*Directions*: Collect each line of the records containing the string "Report".

*Data records*:
______________________________

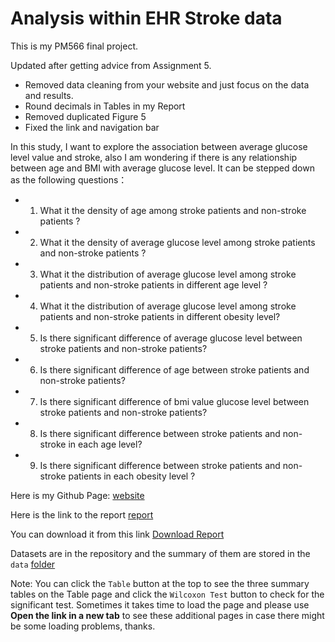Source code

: # Analysis within EHR Stroke data

This is my PM566 final project.

Updated after getting advice from Assignment 5.

- Removed data cleaning from your website and just focus on the data and results.
- Round decimals in Tables in my Report
- Removed duplicated Figure 5
- Fixed the link and navigation bar


In this study, I want to explore the association between average glucose level value and stroke, also I am wondering if there is any relationship between age and BMI with average glucose level. It can be stepped down as the following questions：

- 1. What it the density of age among stroke patients and non-stroke patients ?
- 2. What it the density of average glucose level among stroke patients and non-stroke patients ?
- 3. What it the distribution of average glucose level among stroke patients and non-stroke patients in different age level ?
- 4. What it the distribution of average glucose level among stroke patients and non-stroke patients in different obesity level?
- 5. Is there significant difference of average glucose level between stroke patients and non-stroke patients?
- 6. Is there significant difference of age between stroke patients and non-stroke patients?
- 7. Is there significant difference of bmi value glucose level between stroke patients and non-stroke patients?
- 8. Is there significant difference between stroke patients and non-stroke in each age level?
- 9. Is there significant difference between stroke patients and non-stroke patients in each obesity level ?

Here is my Github Page: [website](https://margery0011.github.io/Analysis_Stroke_EHR_data/index.html)

Here is the link to the report [report](https://github.com/Margery0011/Analysis_Stroke_EHR_data/blob/main/Report.pdf)

You can download it from this link [Download Report](Report.pdf)

Datasets are in the repository and the summary of them are stored in the `data` [folder](https://github.com/Margery0011/Analysis_Stroke_EHR_data/tree/main/data)

Note: You can click the `Table` button at the top to see the three summary tables on the Table page and click the `Wilcoxon Test` button to check for the significant test. Sometimes it takes time to load the page and please use **Open the link in a new tab** to see these additional pages in case there might be some loading problems, thanks.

______________________________

*Result*:
- Round decimals in Tables in my Report
Here is the link to the report [report](https://github.com/Margery0011/Analysis_Stroke_EHR_data/blob/main/Report.pdf)
You can download it from this link [Download Report](Report.pdf)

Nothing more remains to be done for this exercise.